In 2012, Murphy ended up on the 25-man roster for the Marlins going into opening day. On June 10, 2012, the Marlins designated Murphy for assignment to make room for Gaby Sánchez. He passed waivers and was sent to the New Orleans Zephyrs. On July 27, he was recalled by the Marlins after a trade sent Hanley Ramírez and Randy Choate to the Los Angeles Dodgers for Nathan Eovaldi and Scott McGough. On August 3, he pulled his left hamstring against the Washington Nationals. Five days later, he was placed on the 15-day DL. On August 19, he and Emilio Bonifacio were both reinstated. Murphy ended the year with three homers, six doubles, two triples, 12 RBIs, nine walks and one stolen base while batting .216 in 116 at-bats.

On October 18, 2012, Murphy was outrighted off the Marlins' 40-man roster and elected free agency.

===Milwaukee Brewers===
On December 17, 2012, Murphy signed a minor league contract with the Milwaukee Brewers. He was released on March 27, 2013.

===Chicago Cubs===
In April 2013, Murphy signed with the Chicago Cubs. Murphy hit a career-high 11 home runs in 2013 with Chicago, leading to him signing a one-year deal worth $825,000 with the Cubs after the season. Murphy also underwent surgery for a torn meniscus he had originally injured in 2009.

===Texas Rangers===
On March 26, 2014, Murphy was claimed off waivers from the Chicago Cubs by the Texas Rangers. He was designated for assignment on July 7. With the Rangers, he hit .196, with 4 homers, 14 RBIs, and 11 walks. He was released on July 9.

===Cincinnati Reds===
On July 18, Murphy was signed by the Cincinnati Reds and assigned to AAA Louisville. He was released in August.

===Atlanta Braves===
Murphy signed with Atlanta Braves on August 16, 2014.

===Second stint with the Brewers===
Murphy re-signed with the Milwaukee Brewers for the 2015 season and was assigned to AAA Colorado Springs Sky Sox.
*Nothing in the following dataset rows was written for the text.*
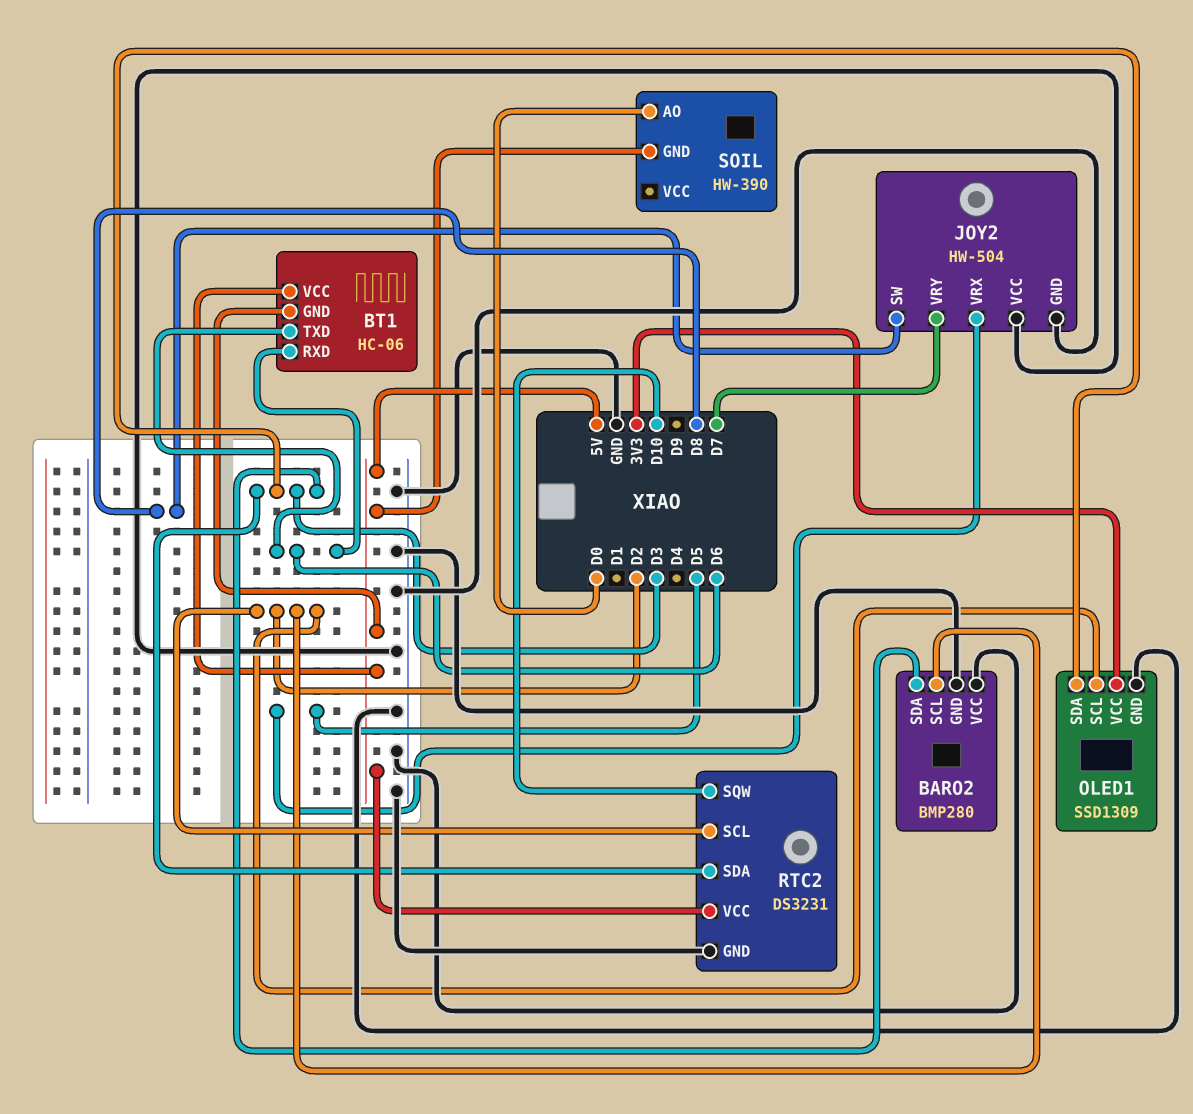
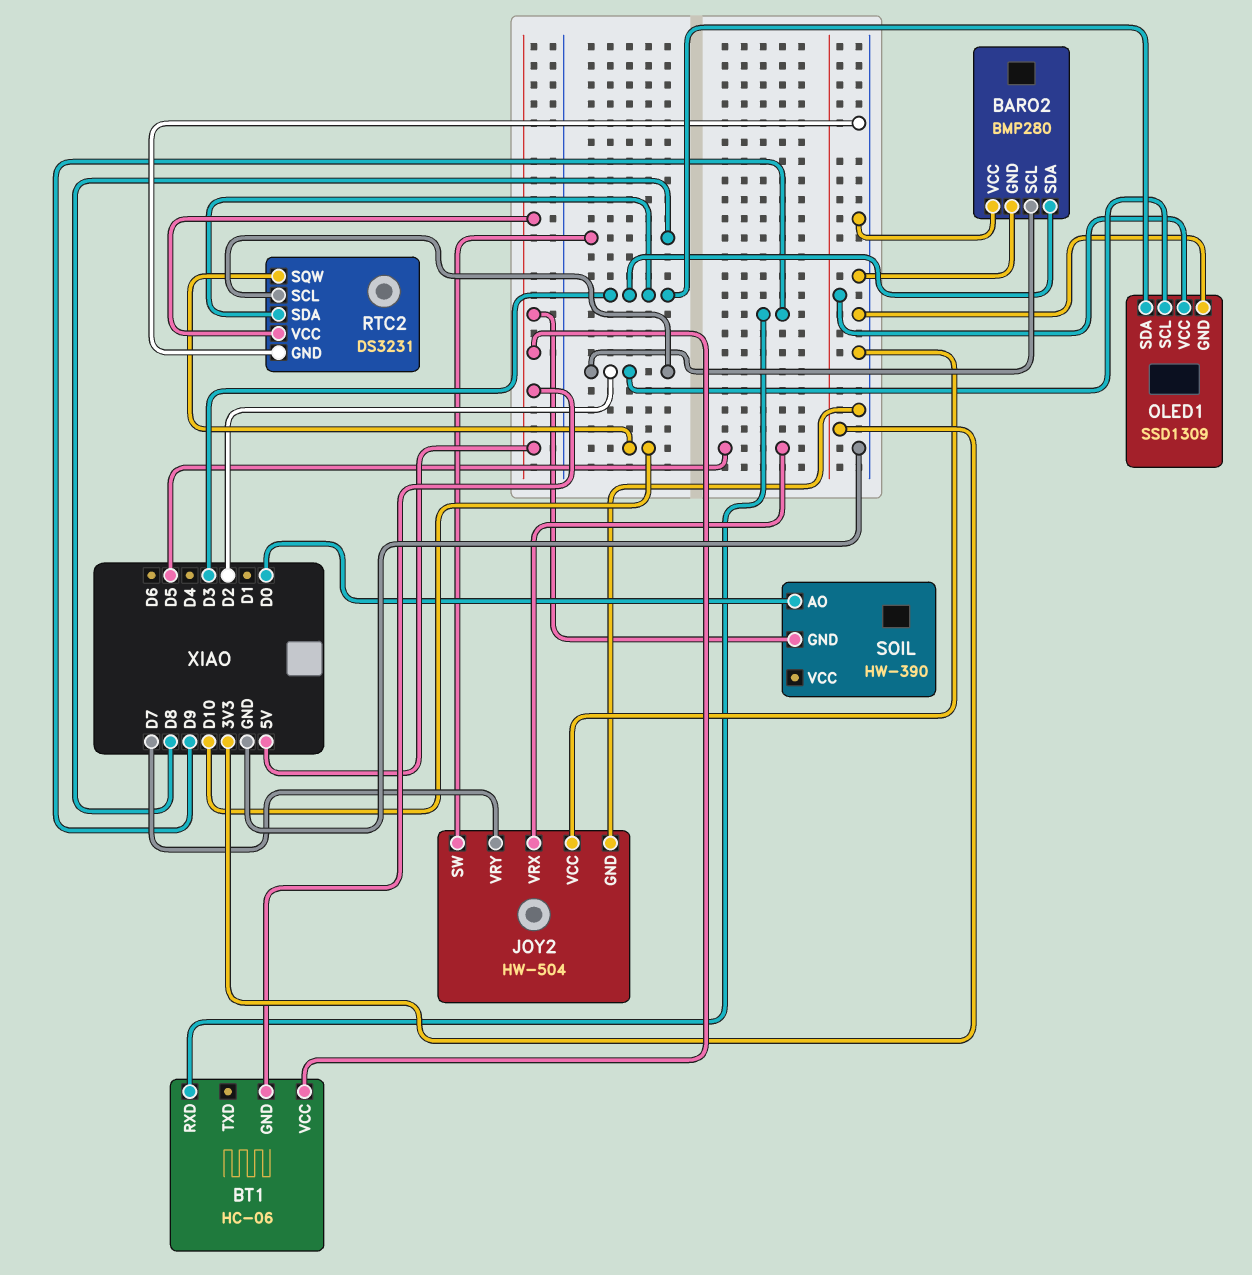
BT1 pin RXD: D6 -> D9
BT1 pin TXD: D6 -> none

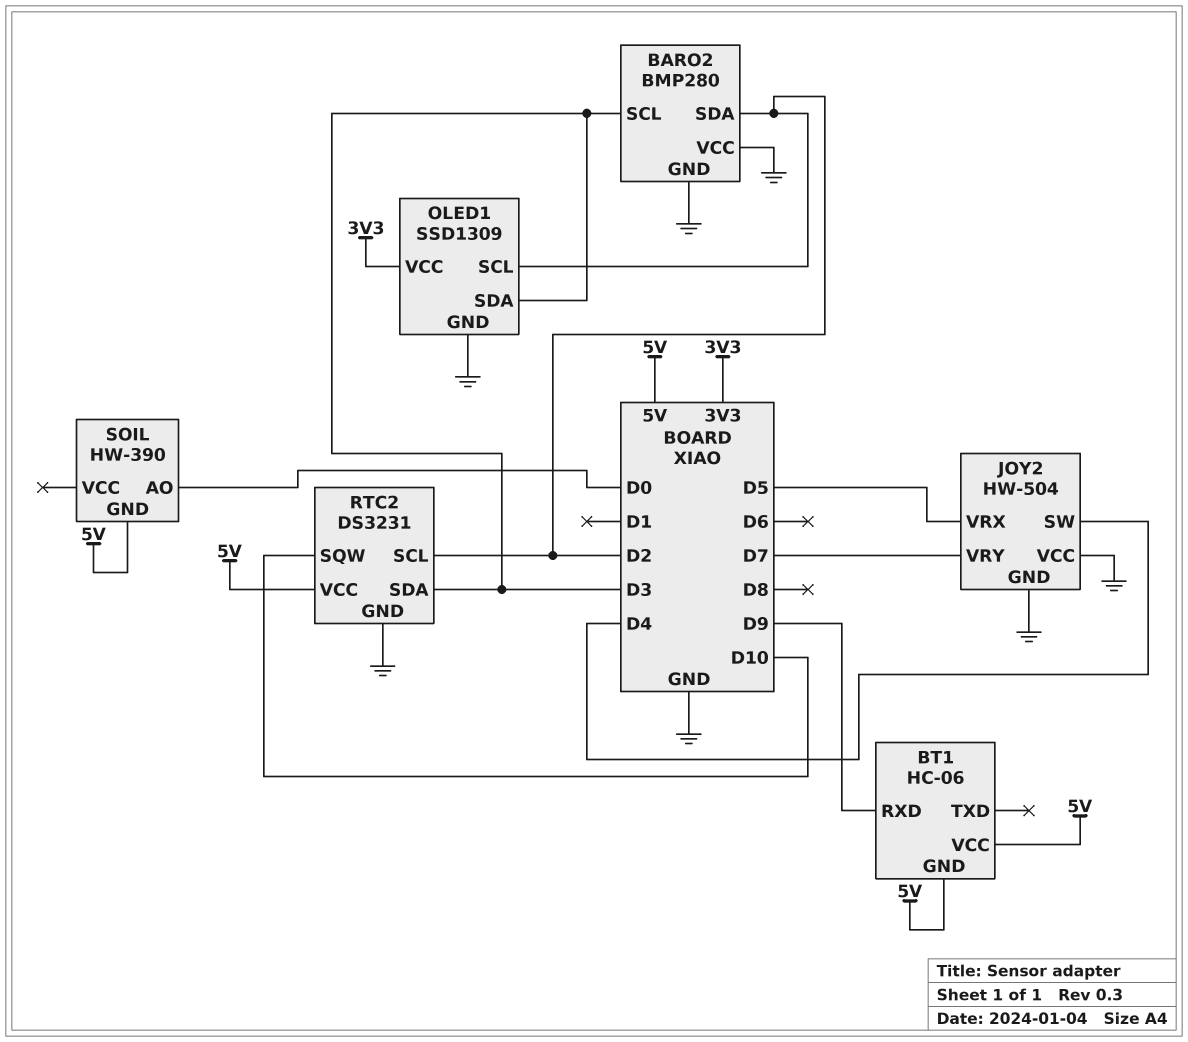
BARO2 pin SCL: D2 -> D3
BARO2 pin SDA: D3 -> D2
JOY2 pin SW: D8 -> D4

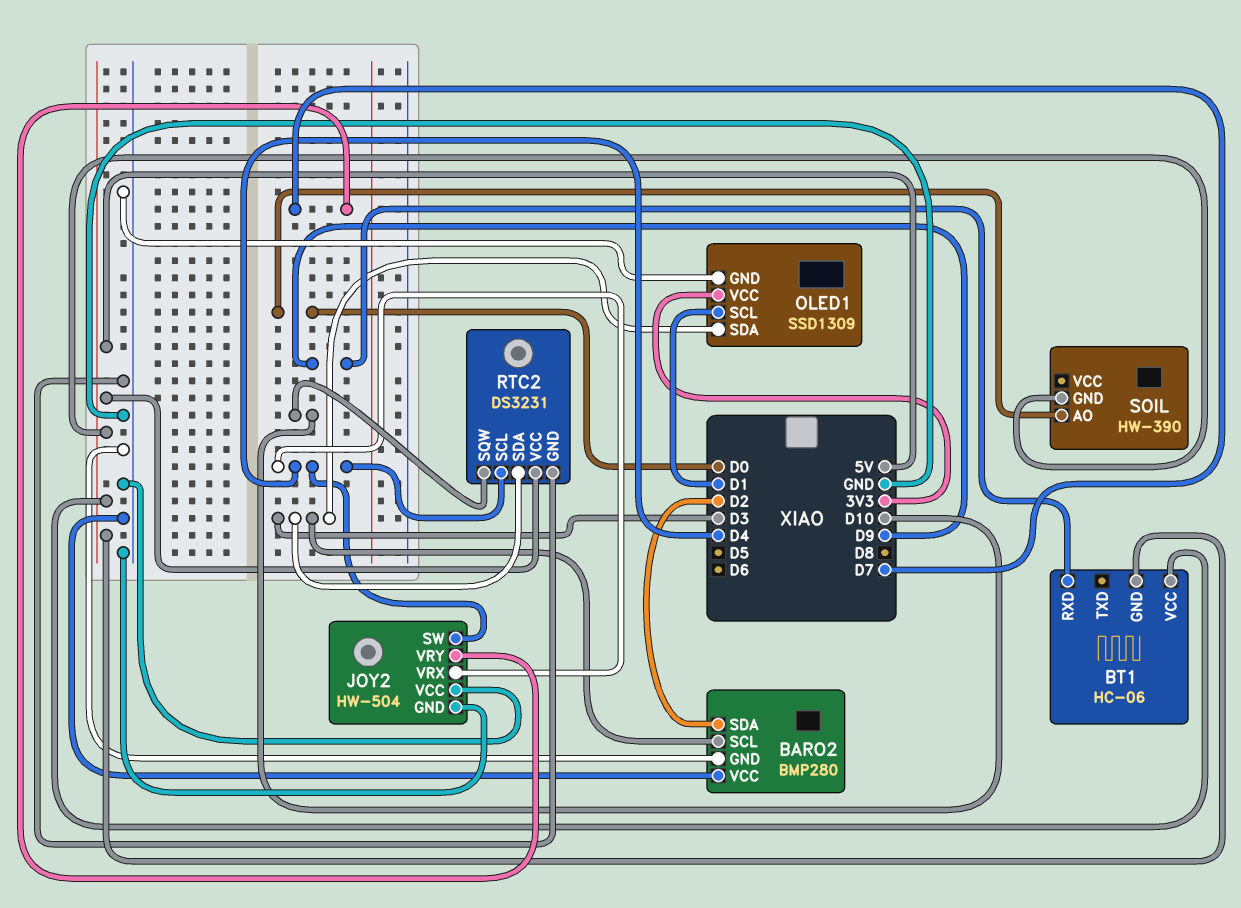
JOY2 pin VRX: D5 -> D4
OLED1 pin SCL: D2 -> D1
RTC2 pin SCL: D2 -> D4

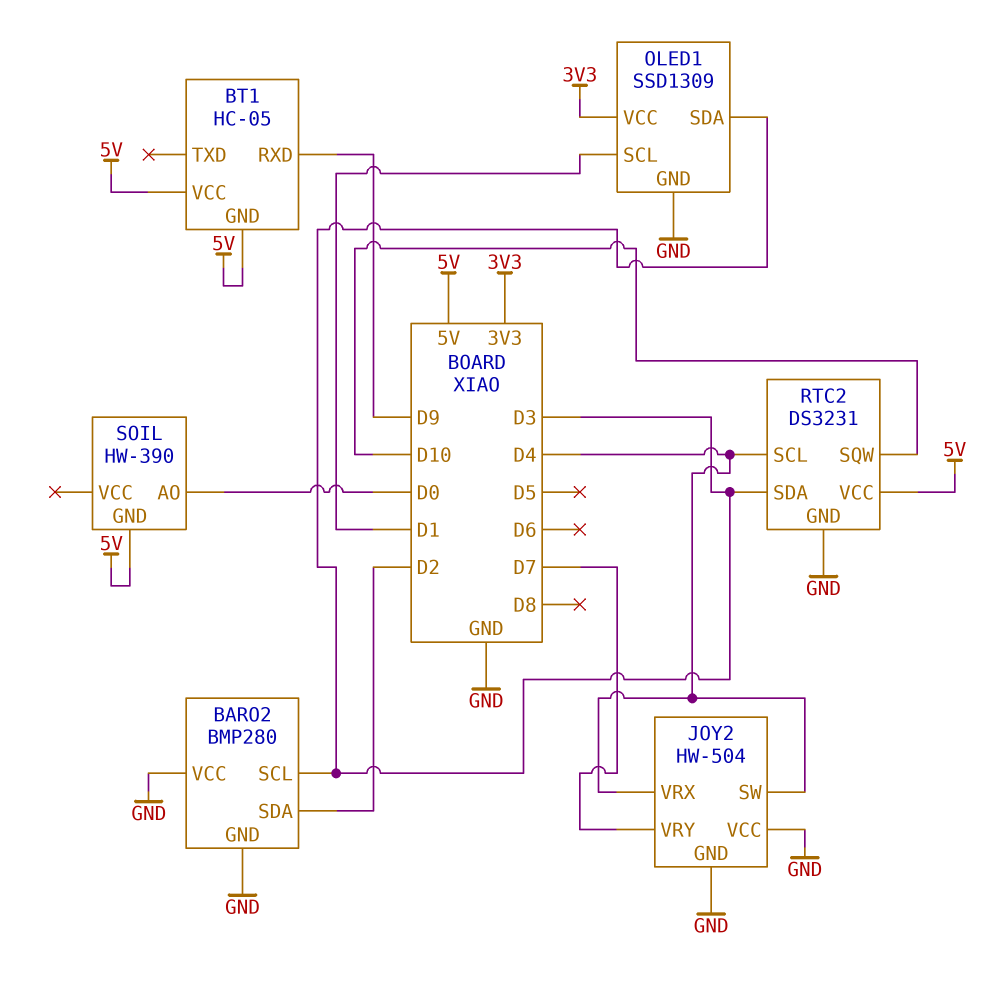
BT1: HC-06 -> HC-05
On August 2, 2015, Murphy was released by the Brewers.

== Coaching career ==
On February 23, 2016, the Toronto Blue Jays hired Murphy to be their new hitting coach for the Single-A Lansing Lugnuts for the 2016 season.

Murphy became the hitting coach for the High-A Dunedin Blue Jays on January 10, 2018.

After spending the 2019 season as the hitting coach for the Double-A New Hampshire Fisher Cats, Murphy was named the manager for Dunedin on January 31, 2020.

On March 9, 2021, Murphy was named the manager of the Vancouver Canadians for the 2021 season.

Murphy was named as the bench coach for the Buffalo Bisons the Triple-A affiliate for the 2024 season.